Comment: Endoscopic techniques “the next logical step” for the decompression of lumbar pathologies

Daniel Sauer (left) and Christoph Siepe (right)

Daniel Sauer and Christoph Siepe of the Schön Klinik München Harlaching (Munich, Germany) discuss some of the benefits of endoscopic surgery compared with microsurgery and whether or not the former will eventually be seen as the gold standard for treating lumbar disc disease.

Lumbar disc herniation and spinal stenosis are amongst the most common pathologies in the lumbar spine. To date, microsurgical techniques represent a so called ´gold standard´ for the surgical treatment of decompression syndromes such as lumbar disc herniations.

When introduced in the 1980s, microsurgical techniques served to significantly reduce the invasiveness in comparison ´open´ procedures. Substantial benefits included the reduction of access related collateral damage, reduction of postoperative wound pain, earlier mobilisation, shorter hospital stay, reduction of infection/wound healing problems and also substantially improved visualisation of the delicate neurological structures and thus decreased risk of intraoperative complications.

Nevertheless, there have only been small and incremental improvements over the last 20–30 years—an eternity considering the rapid progress that has occurred in the medical field and all around us in the meantime.

Recently, full-endoscopic techniques have been introduced as either an alternative or as a complimentary tool or adjunct to microsurgery in the cervical, thoracic and lumbar spine. The procedure is performed through a single portal under constant irrigation through 25° angled optics and requires only a single stab incision, approximately 6–8mm in size. A variety of endoscopes, surgical tools and approaches are available and which can be chosen in accordance with the underlying pathology.

Endoscopic surgery takes the quality of visualisation of neurological structures to the next level. Flawless images are transmitted through optical fibres from close proximity of the neural structures inside the spinal canal onto large 4K screens, and a wide range of vision is enabled by the 25° angled optics.

Obese patients in particular experience significant benefits from endoscopic techniques, which may be performed through the same, 6–8mm incision, independent of the patient’s weight.

Infections and/or wound healing problems can almost be eliminated, which is a substantial advantage over microsurgical approaches. In this respect, changing from microsurgery to endoscopy could have an enormous impact on infection rates on a global scale.

A vast number of evidence-based data including prospective randomised controlled trials and meta- analyses confirm equal or even superior results of endoscopy over microsurgery. The authors from these studies concluded that endoscopy has the potential to take over from microsurgery as a gold standard for the treatment of lumbar disc herniations over the coming years.1

In summary, and for the same benefits that were seen 40 years ago when going from open surgery to microsurgery, endoscopic techniques are the next logical step for the decompression of lumbar pathologies.

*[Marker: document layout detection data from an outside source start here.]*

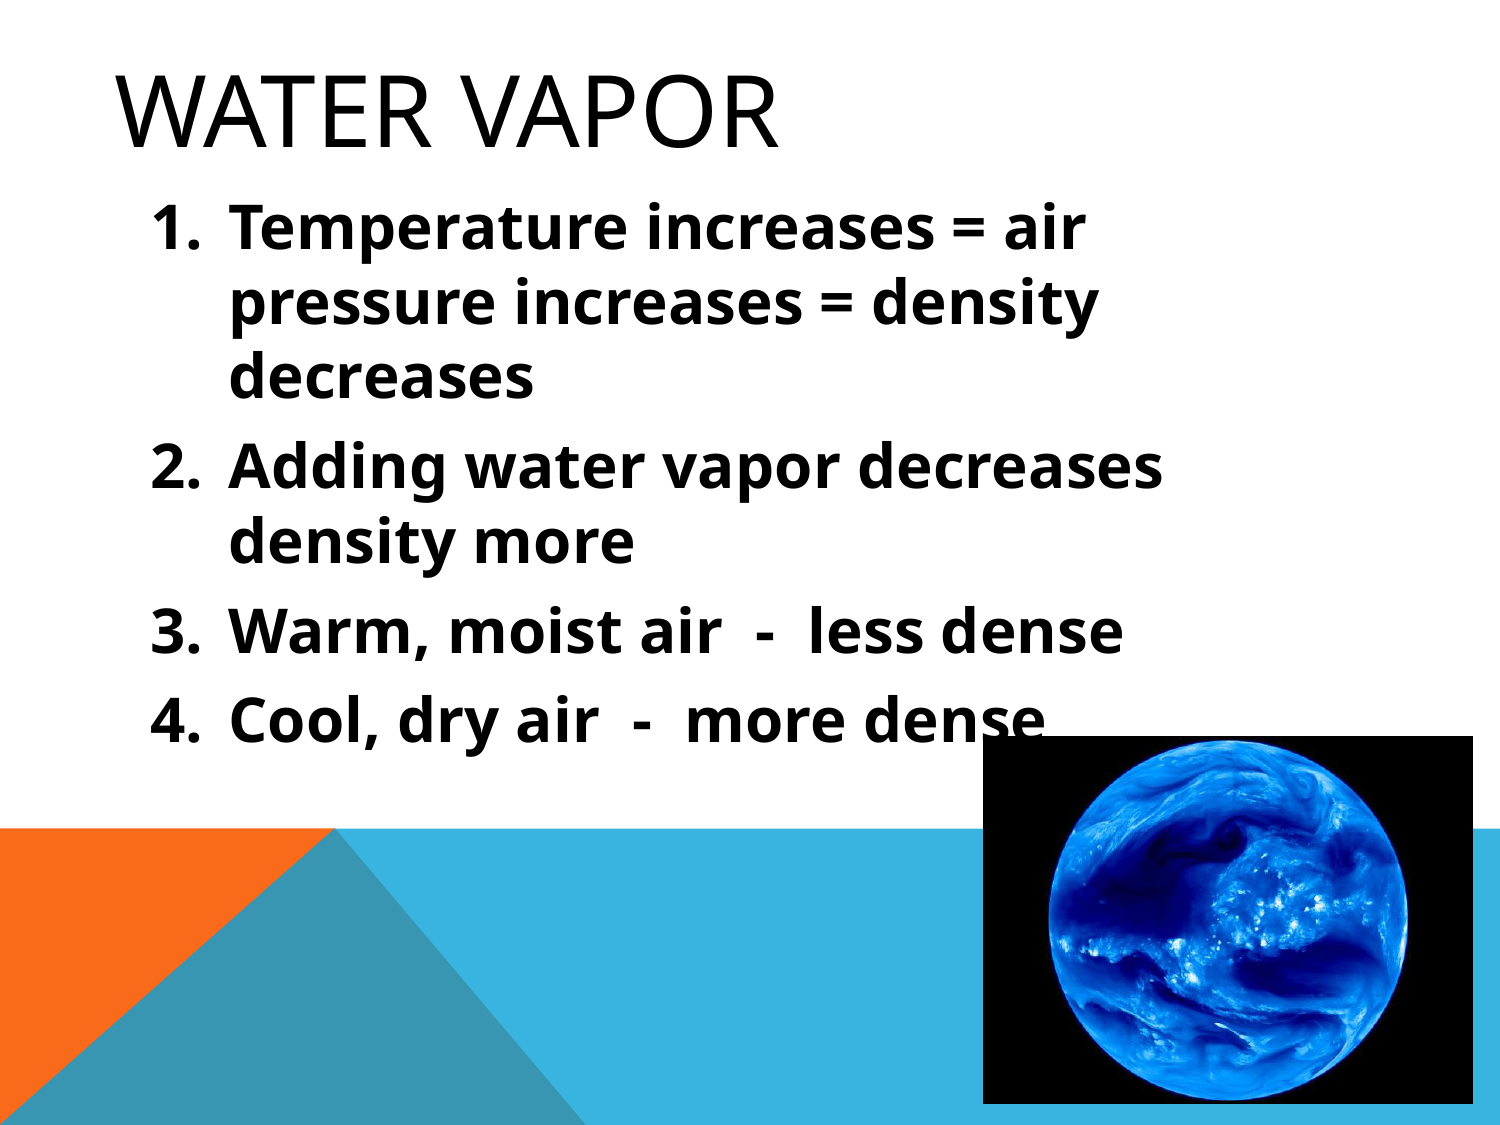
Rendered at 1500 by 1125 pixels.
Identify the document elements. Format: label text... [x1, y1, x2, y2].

list Temperature increases = air pressure increases = density decreases Adding water vapor decreases density more Warm, moist air - less dense Cool, dry air - more dense [135, 180, 1369, 768]
title Water vapor [99, 62, 1334, 153]
picture [983, 736, 1473, 1104]
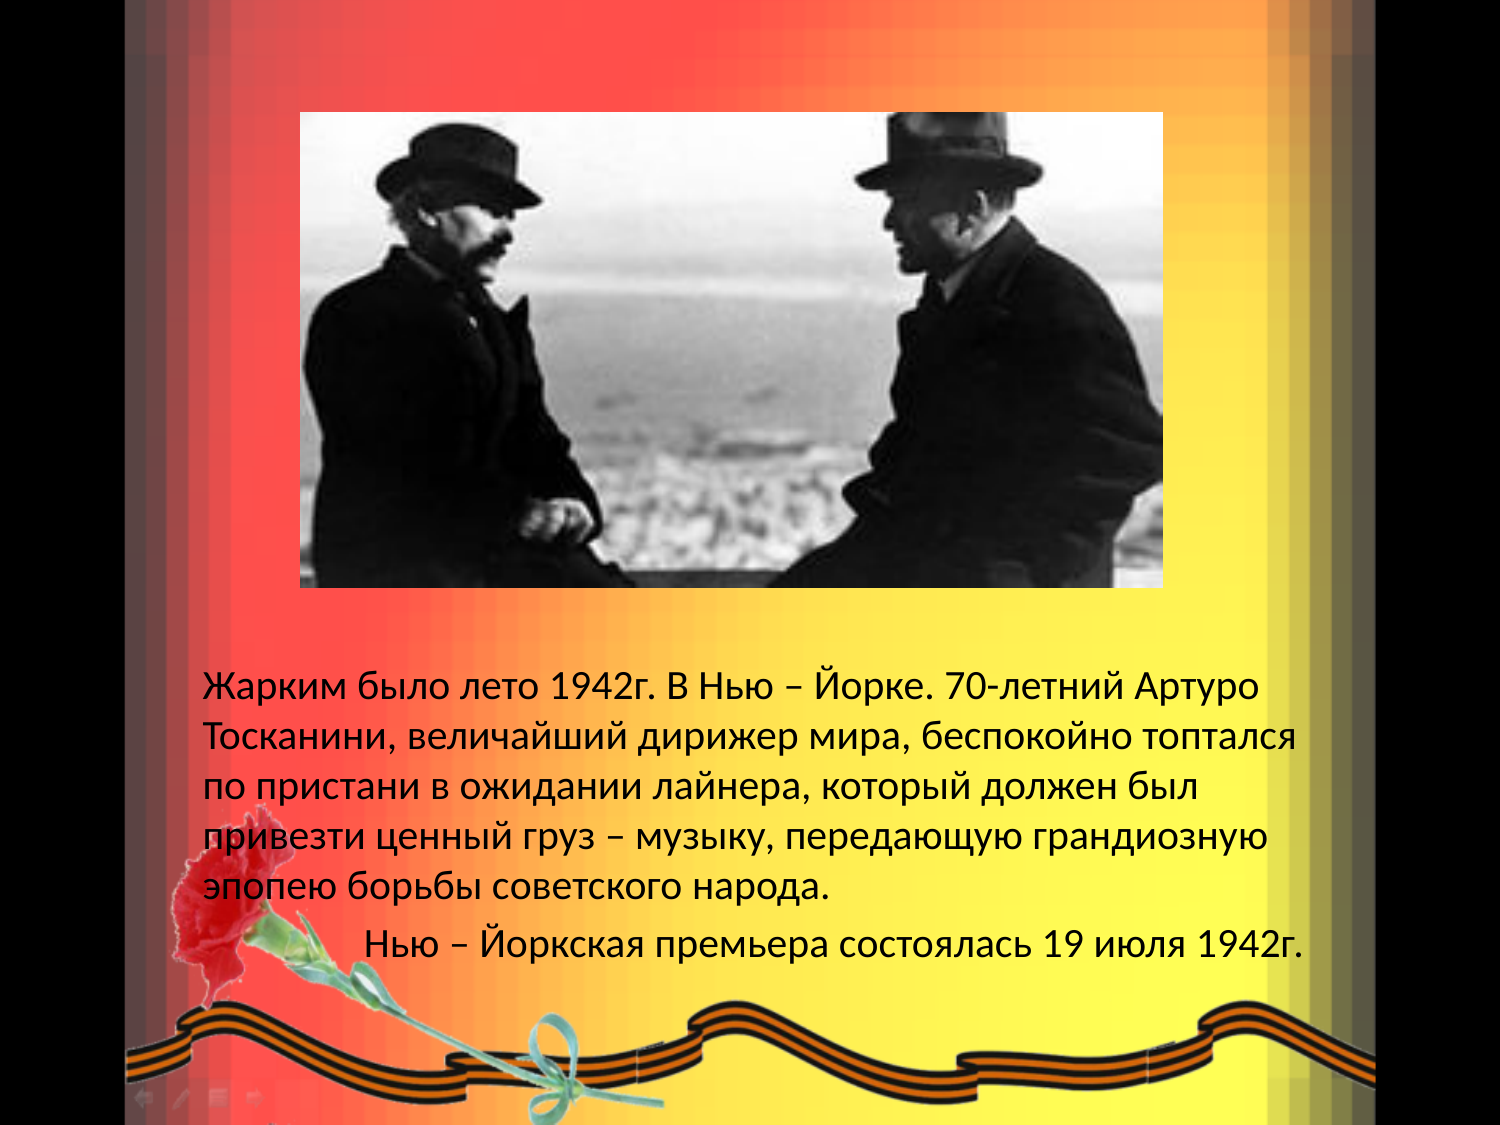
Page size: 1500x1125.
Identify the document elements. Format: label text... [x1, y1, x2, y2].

list Жарким было лето 1942г. В Нью – Йорке. 70-летний Артуро Тосканини, величайший дирижер мира, беспокойно топтался по пристани в ожидании лайнера, который должен был привезти ценный груз – музыку, передающую грандиозную эпопею борьбы советского народа. Нью – Йоркская премьера состоялась 19 июля 1942г. [187, 650, 1350, 1013]
picture [0, 0, 1500, 1125]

1. Muthu S, Ramakrishnan E, Chellamuthu G. Is Endoscopic Discectomy the Next Gold Standard in the Management of Lumbar Disc Disease? Systematic Review and Superiority Analysis. Global Spine J 2021;11-7:1104-20.


  1. It is vital to understand that multiple techniques are available such as PELD/PSLD/UBE; all being pure endoscopic modalities. Each has its own advantages and limitations thence making it vital for an endoscopic spine surgeon to know both the techniques.

  2. Like the upper comment…
    Managing different surgical approachs is mandatory for a spine surgeon.
    it is basic to move from one to other technique due to the patients pathology and not to stick at one technique.
    endoscopy is not a game changer, it is another surgical option with its own limitations, like any other technique.